_Exercise brief:_ What is wanted is every line below from the one with "staining by immunohistochemistry" up to and including the one with "vagina stained for", retyped exactly, pictures excluded, nothing else.

Start of The data

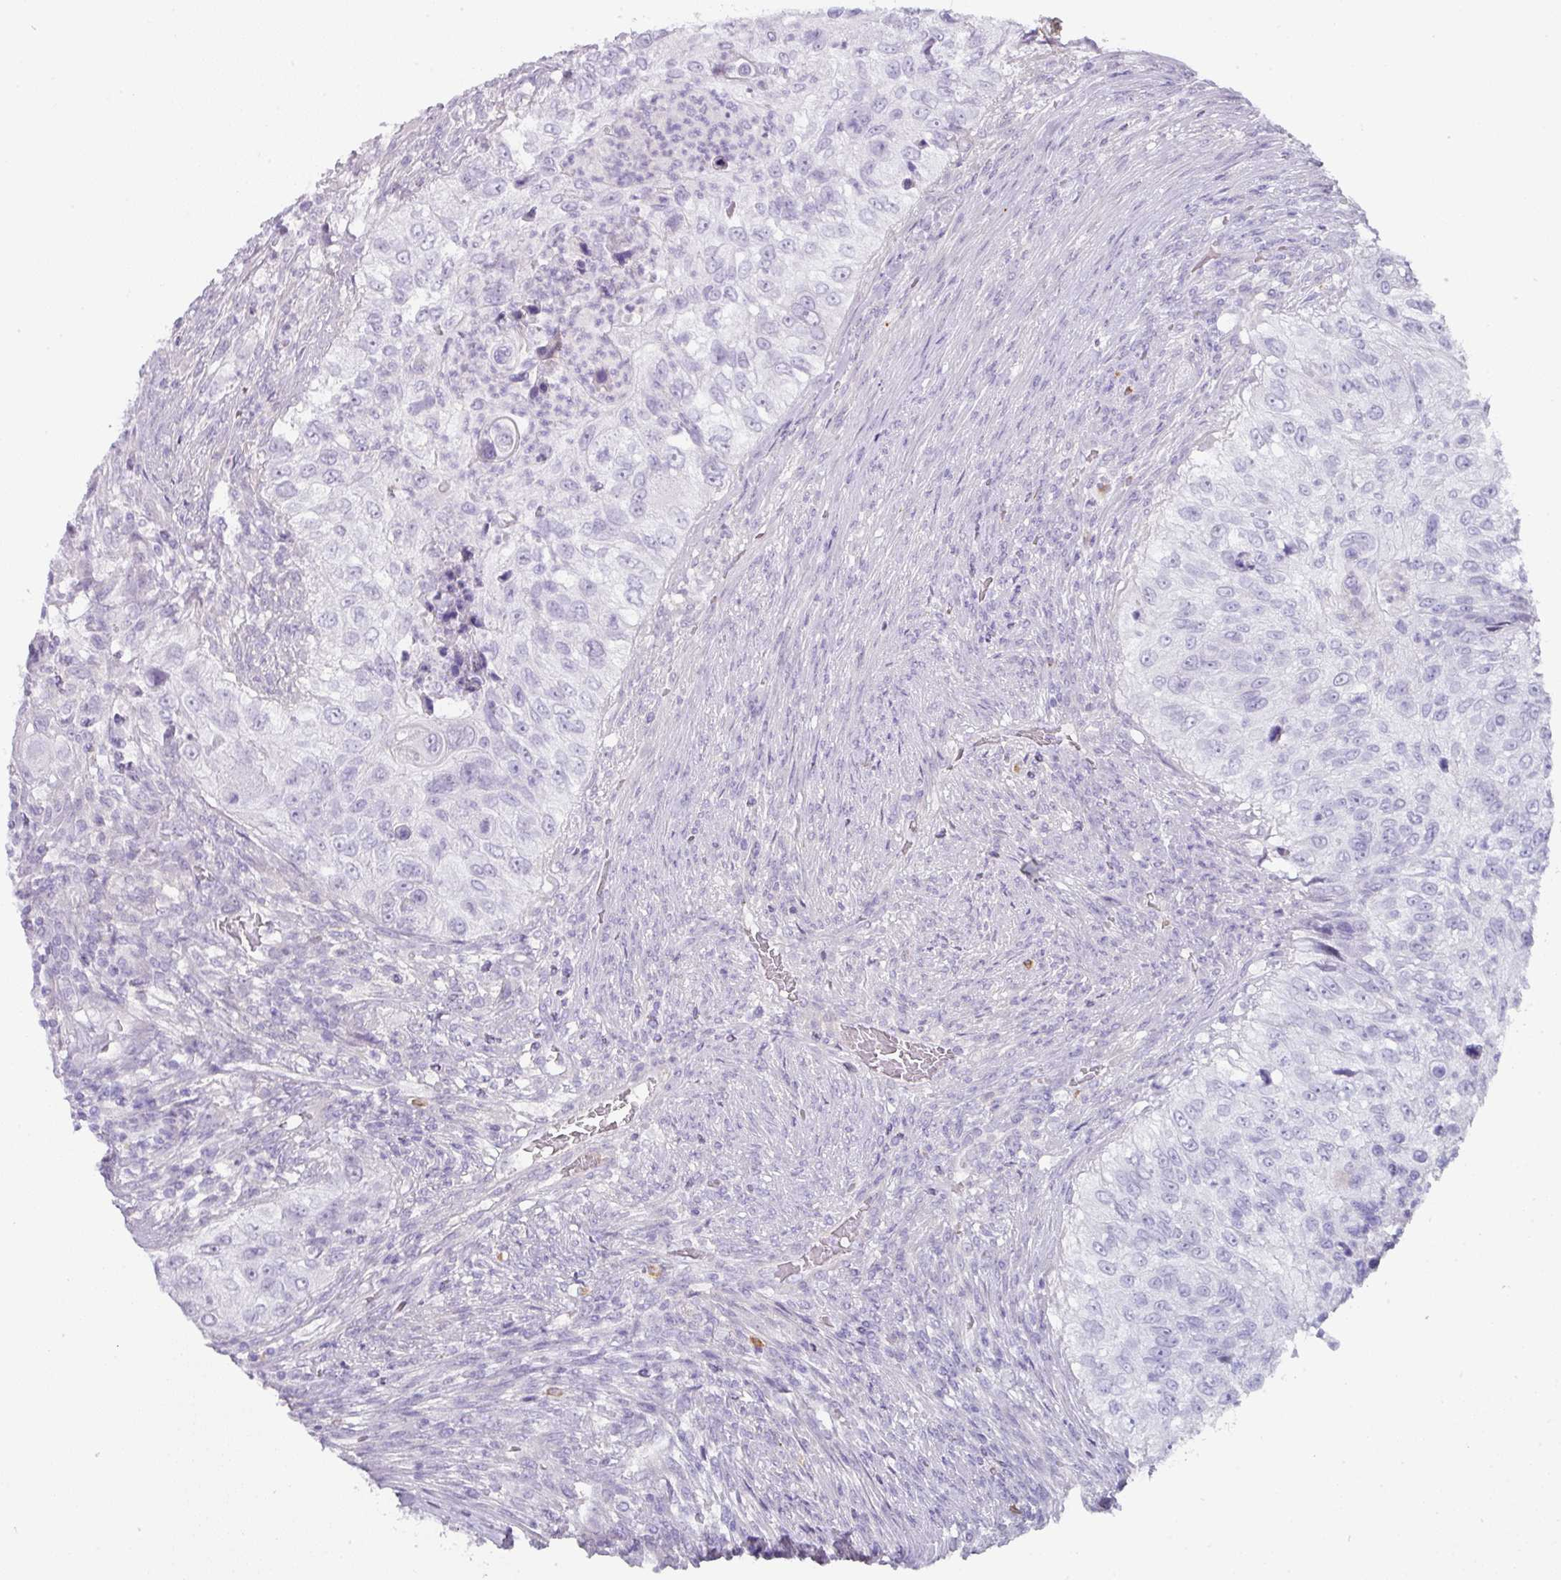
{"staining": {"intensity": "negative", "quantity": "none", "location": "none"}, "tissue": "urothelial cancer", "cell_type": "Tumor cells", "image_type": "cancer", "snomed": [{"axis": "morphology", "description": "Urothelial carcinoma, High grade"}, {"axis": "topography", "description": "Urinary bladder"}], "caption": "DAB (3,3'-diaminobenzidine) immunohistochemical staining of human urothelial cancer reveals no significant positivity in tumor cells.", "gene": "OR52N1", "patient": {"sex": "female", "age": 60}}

End of The data
Start of The data

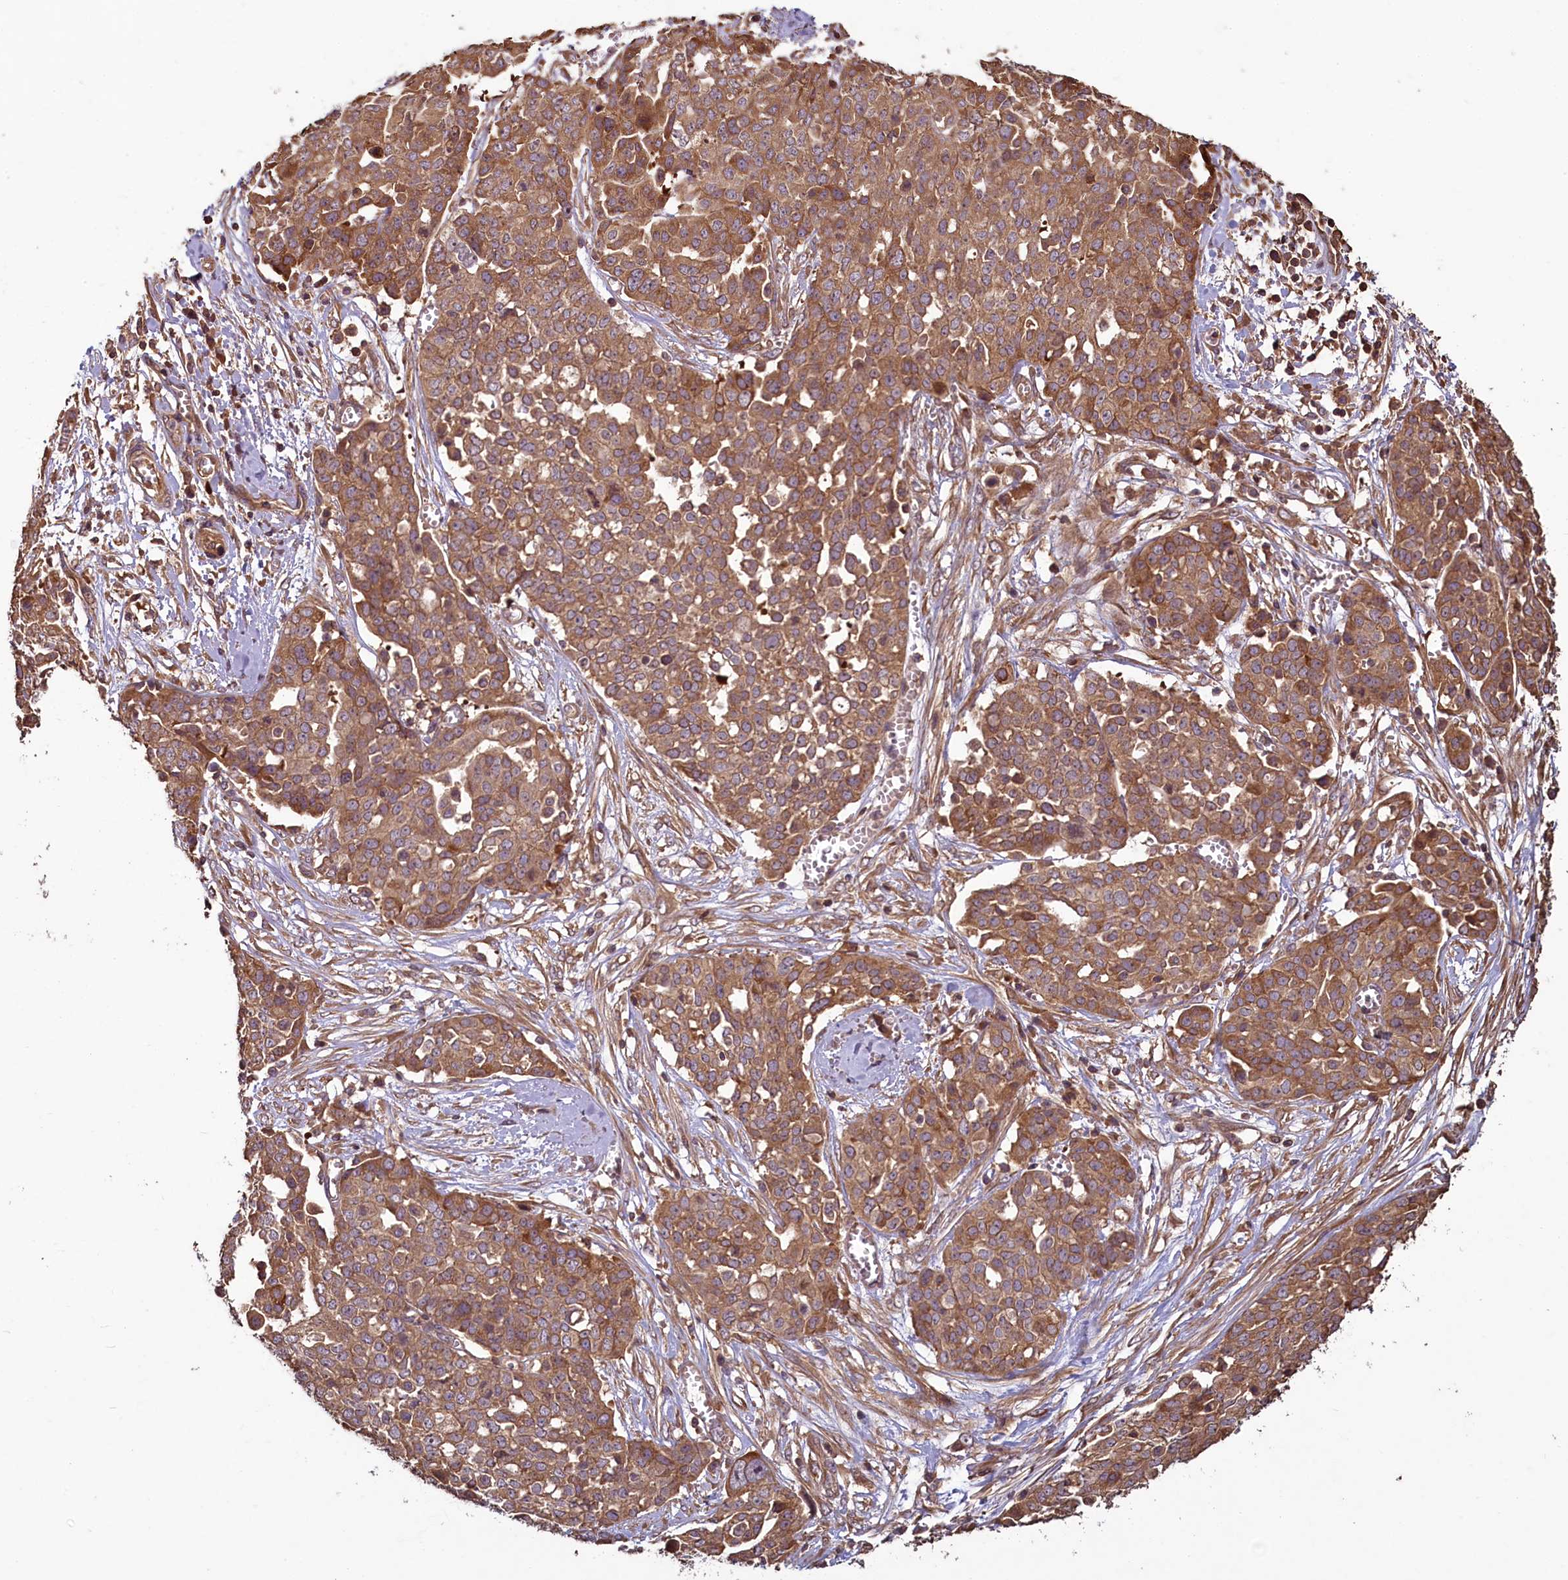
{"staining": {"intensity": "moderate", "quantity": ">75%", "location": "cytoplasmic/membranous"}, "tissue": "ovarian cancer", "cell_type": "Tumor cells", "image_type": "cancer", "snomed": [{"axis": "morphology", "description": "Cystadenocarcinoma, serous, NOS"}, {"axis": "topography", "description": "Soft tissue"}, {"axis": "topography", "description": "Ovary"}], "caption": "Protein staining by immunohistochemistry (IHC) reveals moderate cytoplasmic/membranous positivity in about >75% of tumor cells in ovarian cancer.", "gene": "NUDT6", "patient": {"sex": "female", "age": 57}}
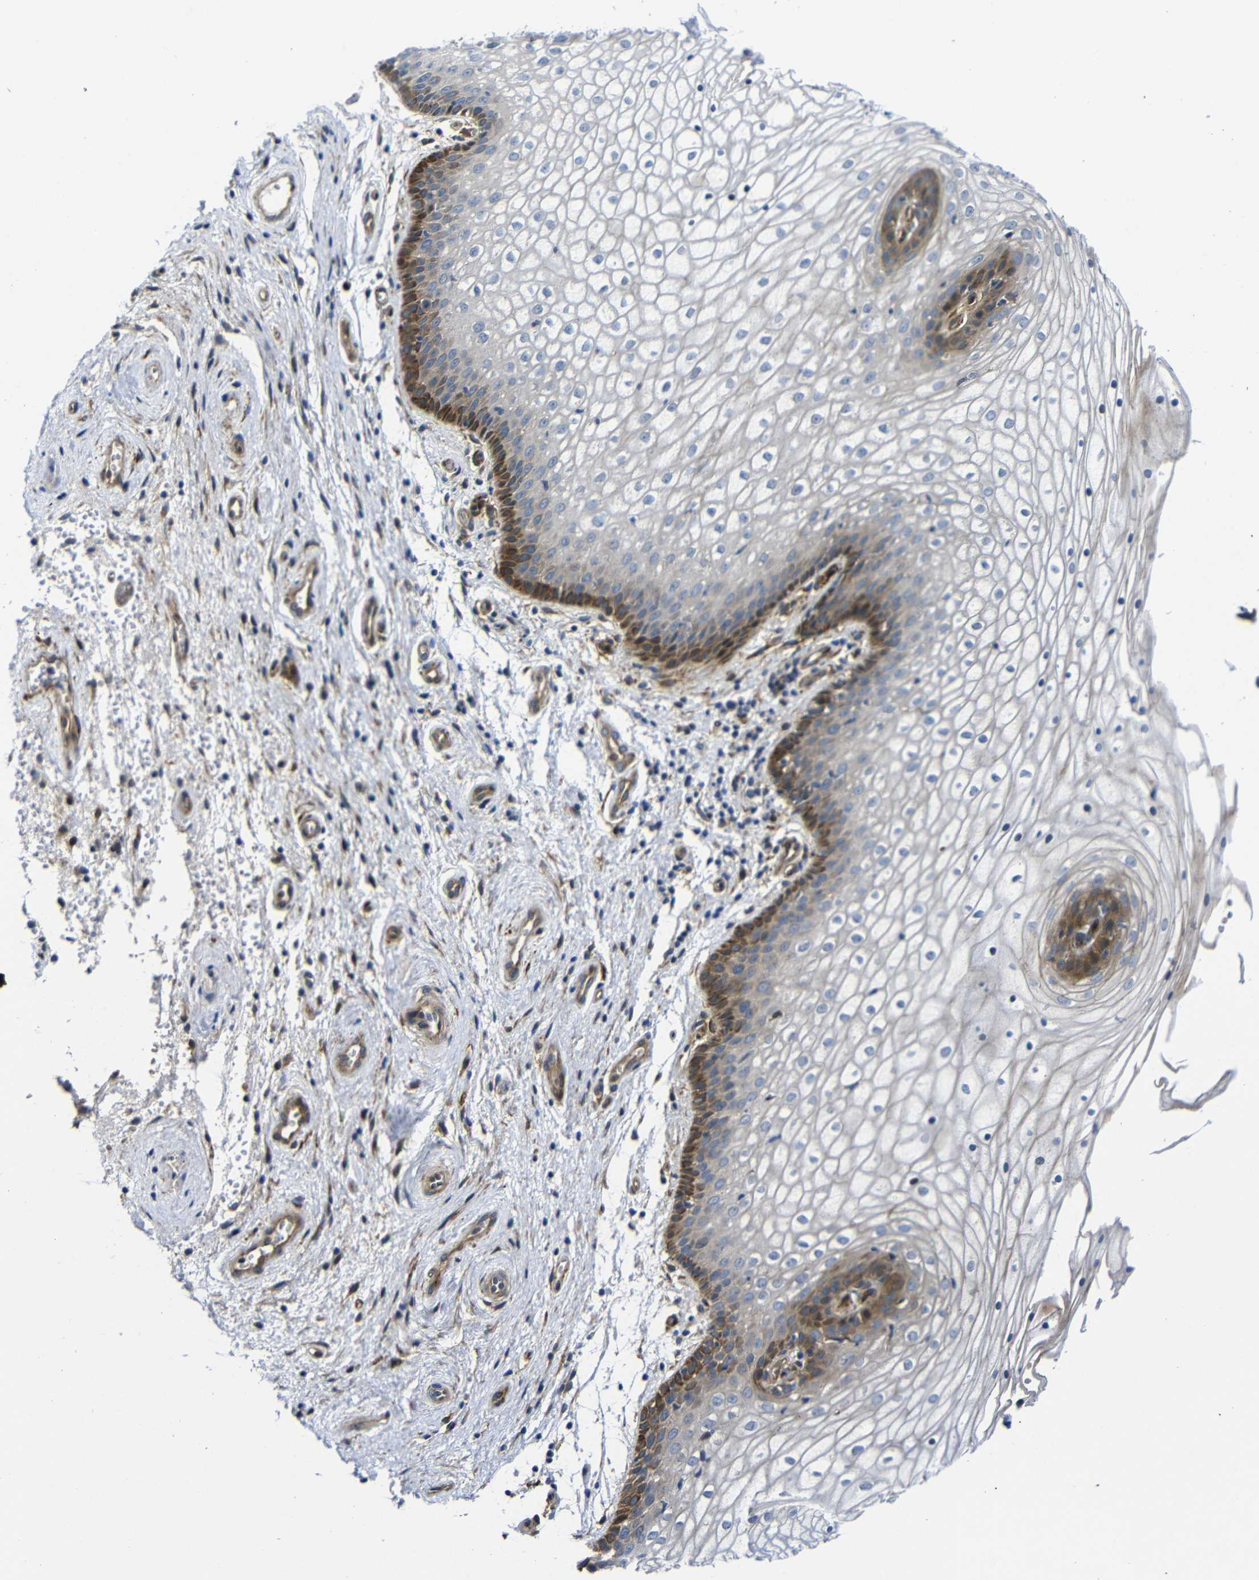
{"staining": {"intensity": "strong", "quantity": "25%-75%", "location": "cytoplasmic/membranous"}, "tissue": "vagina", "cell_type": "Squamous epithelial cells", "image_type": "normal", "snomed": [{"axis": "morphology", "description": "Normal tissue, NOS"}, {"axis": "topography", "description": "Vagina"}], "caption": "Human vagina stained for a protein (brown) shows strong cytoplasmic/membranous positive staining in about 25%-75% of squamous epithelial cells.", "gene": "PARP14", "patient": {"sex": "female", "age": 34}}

End of The data

_Solution to this task:_
{"staining": {"intensity": "moderate", "quantity": ">75%", "location": "cytoplasmic/membranous"}, "tissue": "ovarian cancer", "cell_type": "Tumor cells", "image_type": "cancer", "snomed": [{"axis": "morphology", "description": "Cystadenocarcinoma, serous, NOS"}, {"axis": "topography", "description": "Soft tissue"}, {"axis": "topography", "description": "Ovary"}], "caption": "Protein staining by immunohistochemistry (IHC) reveals moderate cytoplasmic/membranous positivity in about >75% of tumor cells in ovarian cancer.", "gene": "NUDT6", "patient": {"sex": "female", "age": 57}}
{"staining": {"intensity": "strong", "quantity": "25%-75%", "location": "cytoplasmic/membranous"}, "tissue": "vagina", "cell_type": "Squamous epithelial cells", "image_type": "normal", "snomed": [{"axis": "morphology", "description": "Normal tissue, NOS"}, {"axis": "topography", "description": "Vagina"}], "caption": "Human vagina stained for a protein (brown) shows strong cytoplasmic/membranous positive staining in about 25%-75% of squamous epithelial cells.", "gene": "PARP14", "patient": {"sex": "female", "age": 34}}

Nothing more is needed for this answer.